Work instruction A
According to the clean cooking article below, how many people still lack access to clean cooking fuels and technologies?
Work instruction B
Decide whether each statement agrees with the clean cooking article below, answering yes or no and quoting the words of the article that decide it: (i) Switching to cleaner fuels reduces emissions of black carbon. (ii) As many as 132 million people could be pushed into poverty over the next 20 years. (iii) Access to the technology that makes cooking safe is universal.

Page text START

Carbon Credits Help Cooks Breathe Easier
Carbon Credits Help Cooks Breathe Easier
Carbon Credits Help Cooks Breathe Easier
While cooking is universal, access to the technology that makes it safe is not. According to the 2020 edition of the Tracking SDG6: The Energy Progress Report, 2.8 billion people still lack access to clean cooking fuels and technologies—meaning that many households around the world are cooking with wood, dung, or charcoal on rudimentary stoves in poorly ventilated rooms—resulting in significant negative impacts for their health. Switching to cleaner fuels not only cleans the air at the household level, but also cleans the atmosphere by reducing emissions from climate pollutants like black carbon and lessening the deforestation that results from collection of wood fuels.
The threats of climate change are well understood—evacuations, destruction of vital infrastructure, and food insecurity caused by climate-related natural disasters; deforestation and biodiversity loss due to rising sea levels and warming temperatures; and as many as 132 million people pushed into poverty over the next 10 years. But less well known is that the benefits of mitigating climate change include more than just the reduction of harmful emissions, like carbon dioxide.

Page text END
Information START

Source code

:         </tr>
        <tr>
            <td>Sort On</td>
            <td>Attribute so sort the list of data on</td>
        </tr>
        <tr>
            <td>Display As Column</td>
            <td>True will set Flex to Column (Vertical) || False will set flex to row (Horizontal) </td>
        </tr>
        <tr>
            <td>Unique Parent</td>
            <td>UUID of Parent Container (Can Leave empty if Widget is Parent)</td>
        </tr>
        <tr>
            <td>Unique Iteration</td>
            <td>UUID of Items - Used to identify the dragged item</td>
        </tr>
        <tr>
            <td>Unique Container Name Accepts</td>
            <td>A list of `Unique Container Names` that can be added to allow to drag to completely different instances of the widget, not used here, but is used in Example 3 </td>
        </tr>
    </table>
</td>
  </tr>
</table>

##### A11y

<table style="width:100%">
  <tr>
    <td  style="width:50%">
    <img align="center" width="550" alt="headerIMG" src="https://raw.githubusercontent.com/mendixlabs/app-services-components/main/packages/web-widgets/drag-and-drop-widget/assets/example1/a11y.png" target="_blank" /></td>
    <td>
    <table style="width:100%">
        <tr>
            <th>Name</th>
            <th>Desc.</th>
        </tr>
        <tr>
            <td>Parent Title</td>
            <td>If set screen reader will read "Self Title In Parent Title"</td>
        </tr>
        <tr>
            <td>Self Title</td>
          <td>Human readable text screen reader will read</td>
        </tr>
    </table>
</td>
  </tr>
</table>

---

Information END

Your response A
2.8 billion people still lack access to clean cooking fuels and technologies.

Your response B
(i) Yes: "cleans the atmosphere by reducing emissions from climate pollutants like black carbon"
(ii) No: "as many as 132 million people pushed into poverty over the next 10 years"
(iii) No: "While cooking is universal, access to the technology that makes it safe is not."